2. How does frame dragging and co-rotating shells affect the motion of objects around them?

Objects that are within the co-rotating shells will experience a drag on their motion due to the frame dragging effect. This can cause their orbits to precess or change over time, and can also affect the gravitational pull between objects.

3. Can frame dragging and co-rotating shells be observed in real life?

Yes, frame dragging and co-rotating shells have been observed in various astrophysical systems, such as binary star systems and active galactic nuclei.
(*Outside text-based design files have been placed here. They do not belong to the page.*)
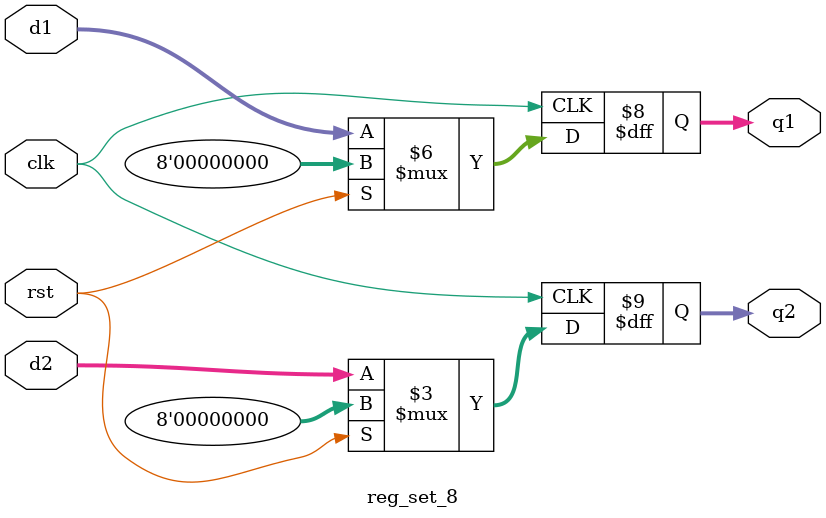
<source format=v>
module reg_set_8(q1,q2,clk,rst,d1,d2);
    output reg [7:0] q1,q2;
    input [7:0] d1,d2;
    input clk,rst;

    always @(posedge clk) begin
        if(rst) begin
            q1 <= 0;
            q2 <= 0;
        end
        else begin
            q1 <= d1;
            q2 <= d2;
        end
    end

endmodule

</source>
These effects have also been confirmed through various tests, such as the Gravity Probe B mission.

4. Is frame dragging and co-rotating shells only relevant in space or can it also occur on Earth?

Frame dragging and co-rotating shells are primarily observed in astrophysical systems, but the effects can also occur on Earth. For example, the Earth's rotation causes the frame dragging effect, and the co-rotating shells of the Earth and Moon can affect their orbits and tides.

5. How does frame dragging and co-rotating shells contribute to our understanding of gravity?

Frame dragging and co-rotating shells provide evidence for the effects of gravity on the curvature of space and time. These phenomena also help us understand the behavior of objects in extreme gravitational environments and can aid in testing theories of gravity, such as Einstein's theory of general relativity.